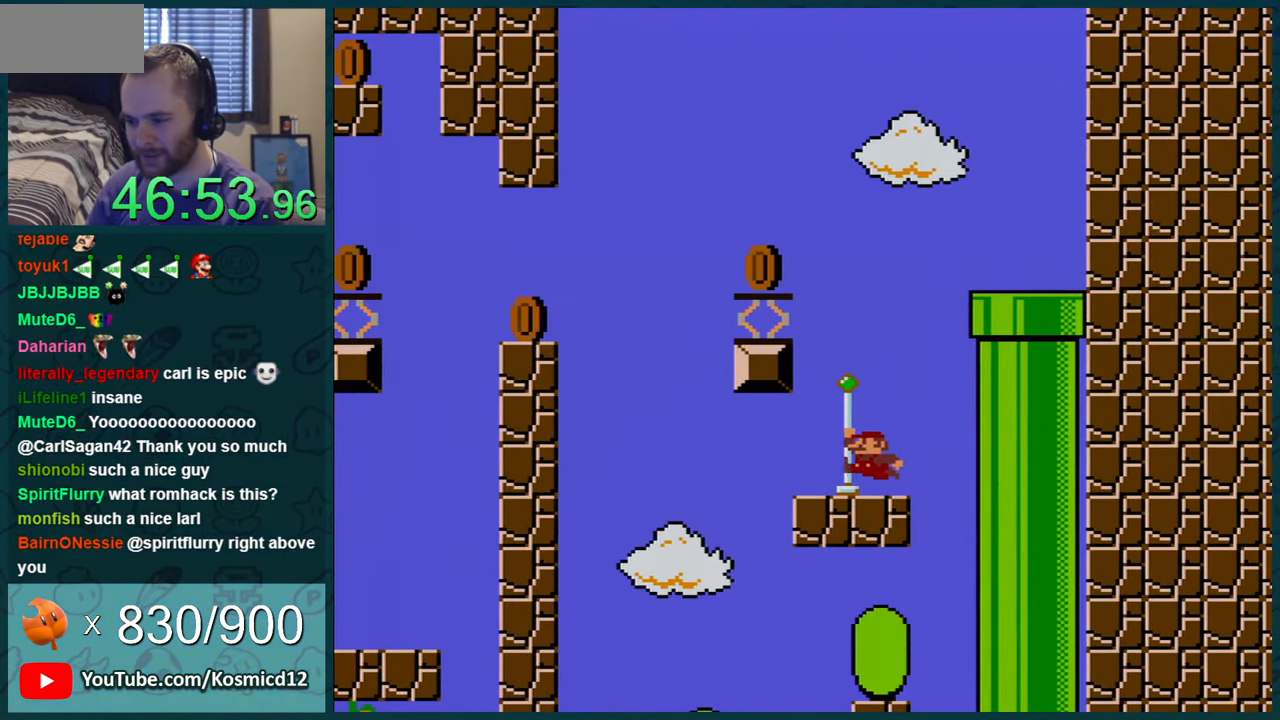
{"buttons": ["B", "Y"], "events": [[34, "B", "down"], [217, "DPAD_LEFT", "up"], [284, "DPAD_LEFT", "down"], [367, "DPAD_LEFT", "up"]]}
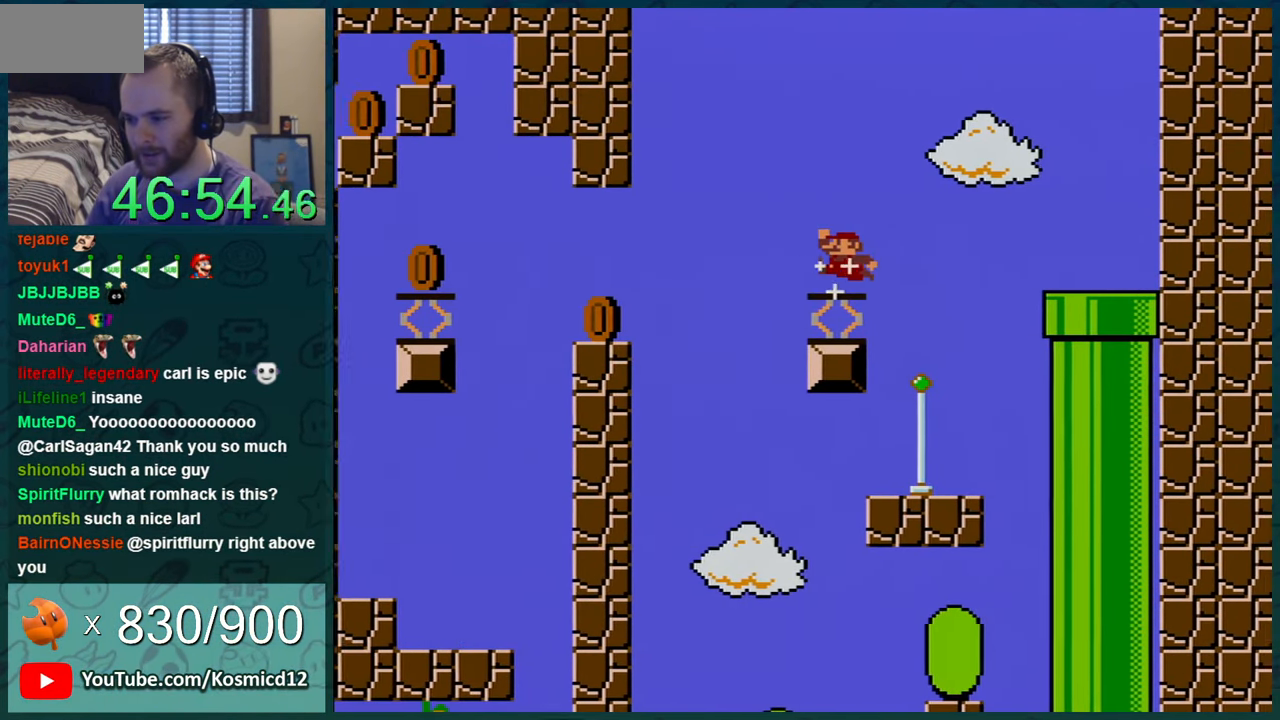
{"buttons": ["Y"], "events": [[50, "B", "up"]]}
▬▬▬
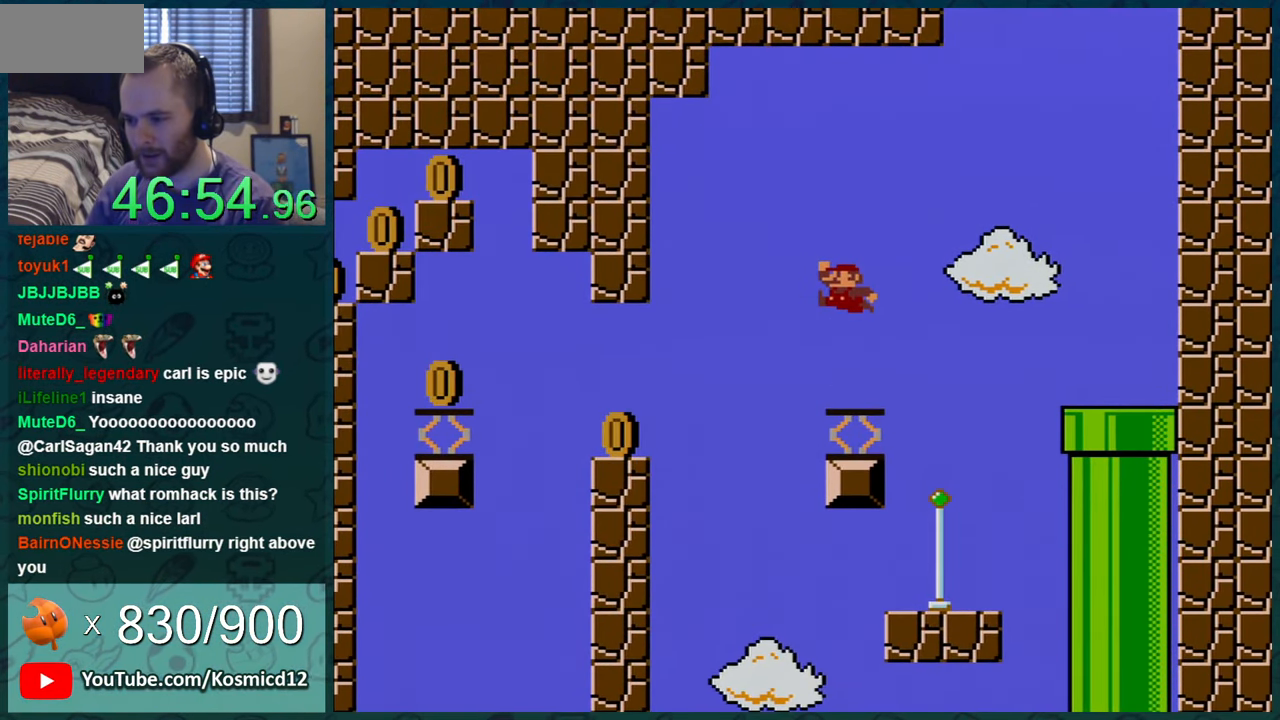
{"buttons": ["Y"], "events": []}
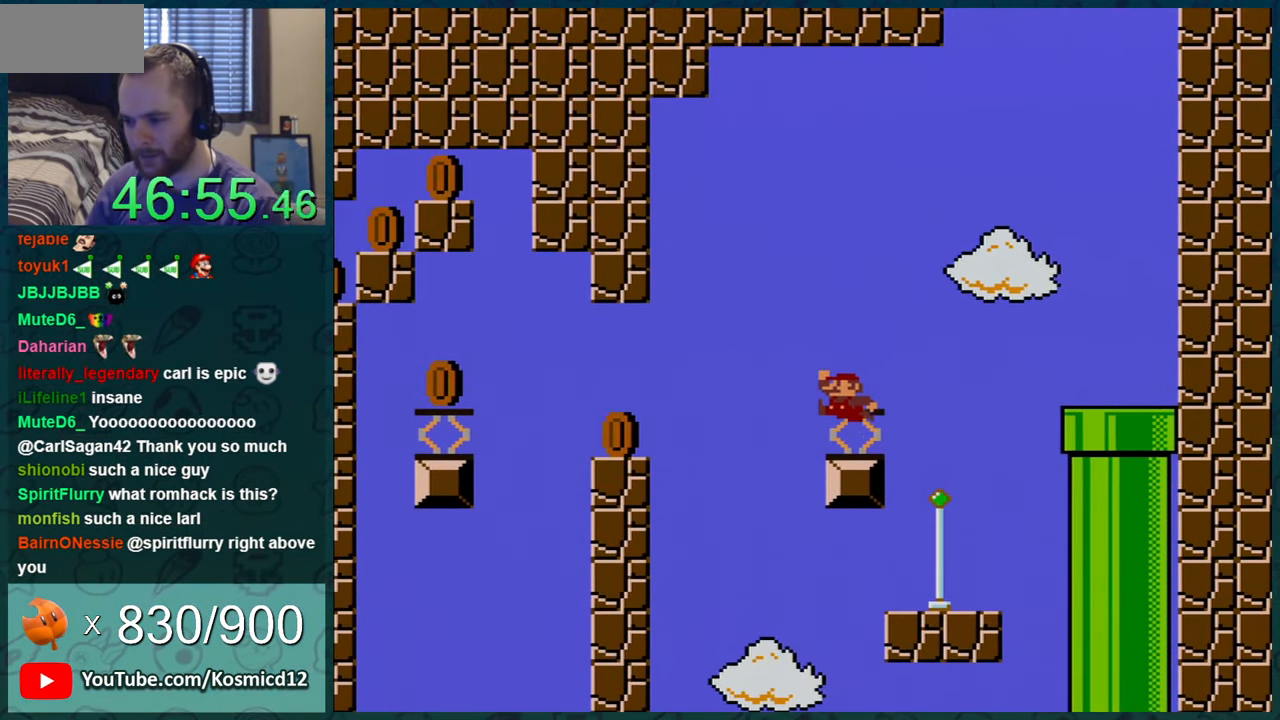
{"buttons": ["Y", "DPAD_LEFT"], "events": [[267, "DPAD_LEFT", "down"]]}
▬▬▬
The task: Your reply should hold all the lines from the listing above in which "down" appears.

Worked solution:
{"buttons": ["B", "Y"], "events": [[34, "B", "down"], [217, "DPAD_LEFT", "up"], [284, "DPAD_LEFT", "down"], [367, "DPAD_LEFT", "up"]]}
{"buttons": ["Y", "DPAD_LEFT"], "events": [[267, "DPAD_LEFT", "down"]]}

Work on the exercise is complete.